-- EXERCISE --
Starting at the line below that contains "True or false: Aggravated" and stopping after the one that contains "To the nearest", turn those lines into a numbered list with no blank lines. Leave out any pictures.

-- GIVEN INFORMATION --
------------------------------------
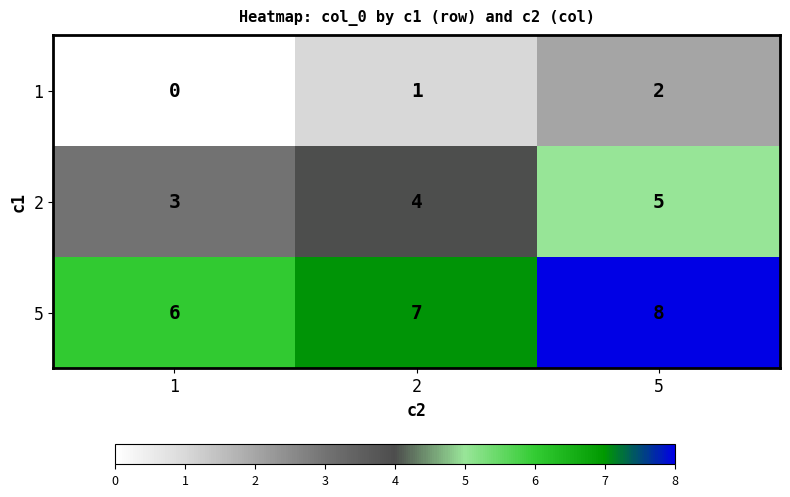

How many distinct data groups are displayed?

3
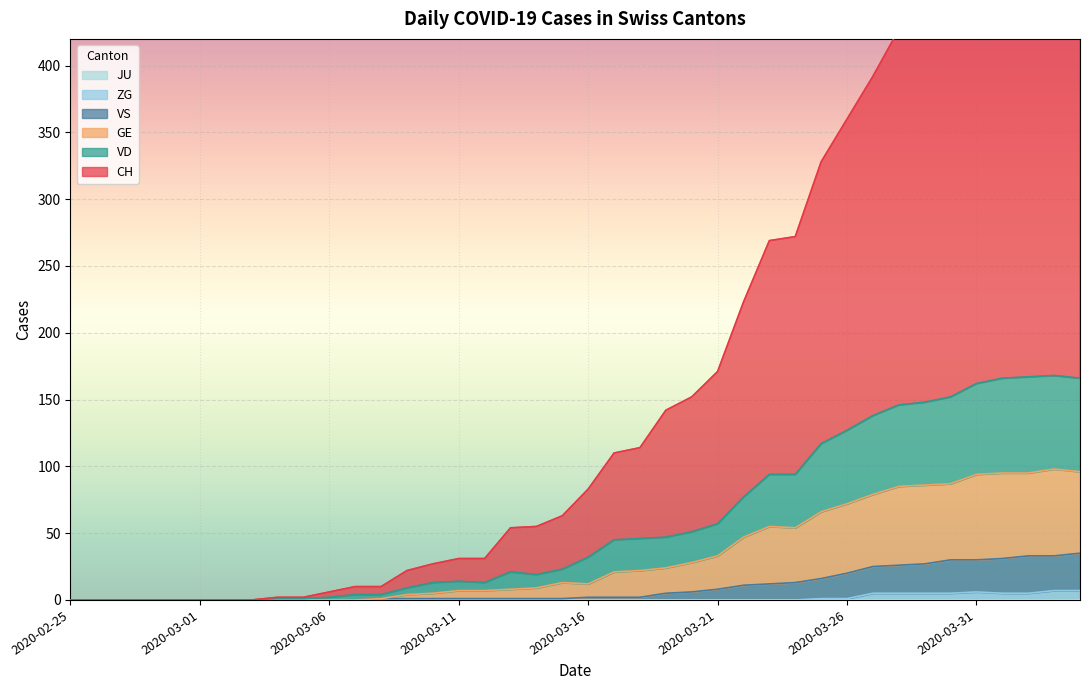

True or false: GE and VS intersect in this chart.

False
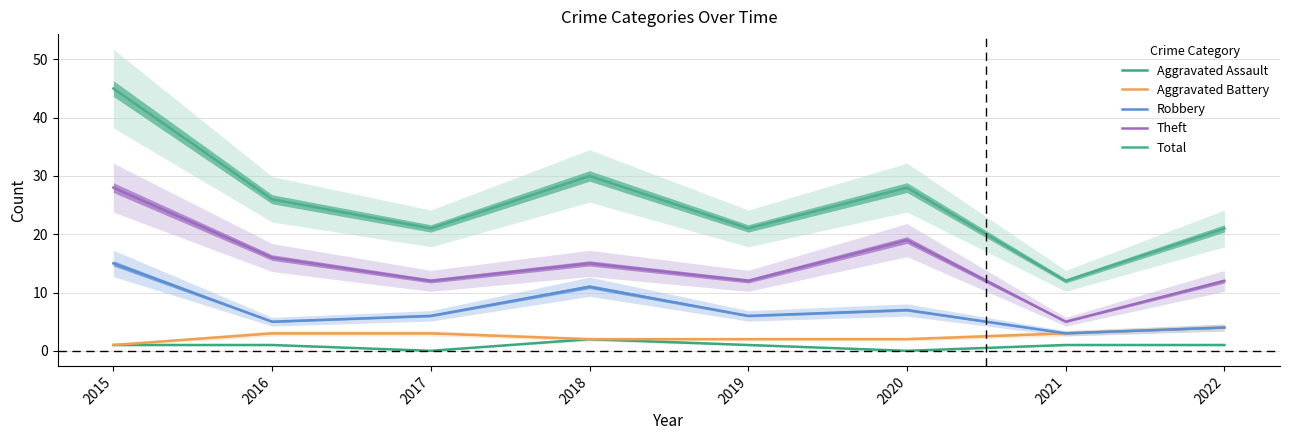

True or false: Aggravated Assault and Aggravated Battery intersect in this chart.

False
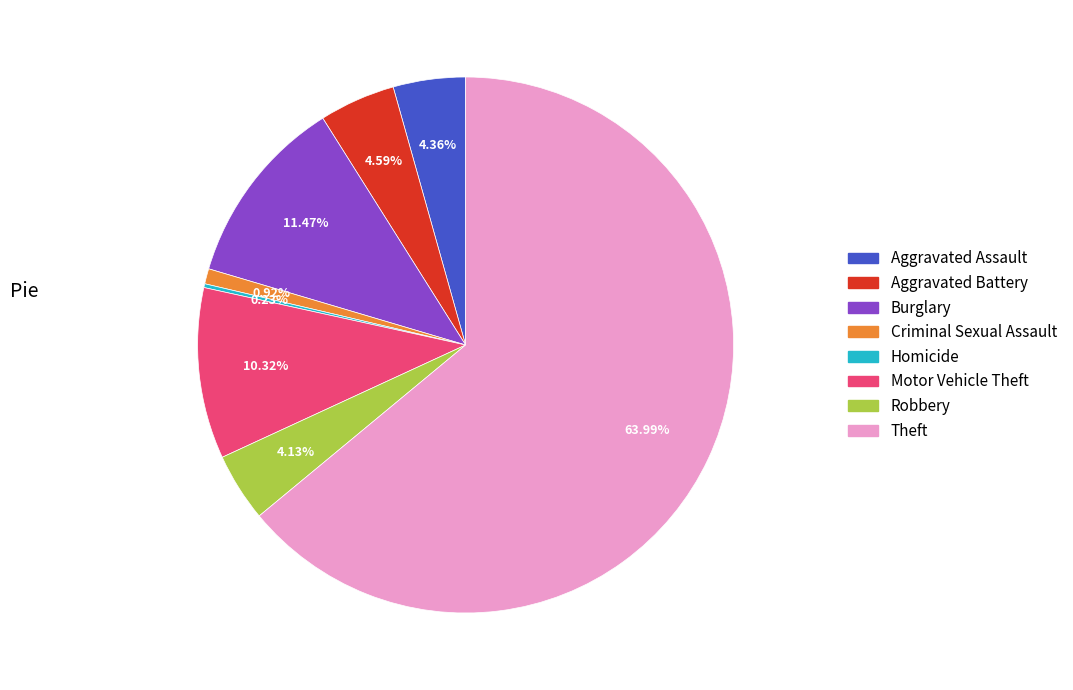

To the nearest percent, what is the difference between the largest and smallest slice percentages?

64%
------------------------------------
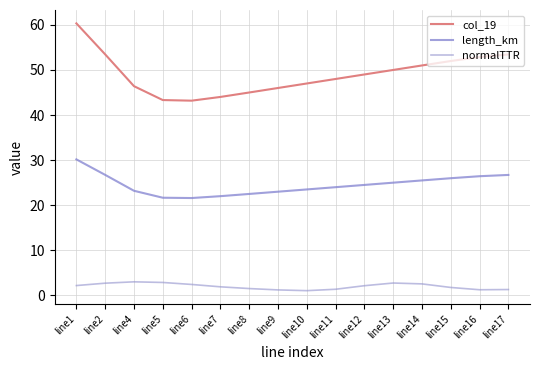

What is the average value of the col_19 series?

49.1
------------------------------------
-- EXPECTED ANSWER --
1. True or false: Aggravated Assault and Aggravated Battery intersect in this chart.
2. False
3. To the nearest percent, what is the difference between the largest and smallest slice percentages?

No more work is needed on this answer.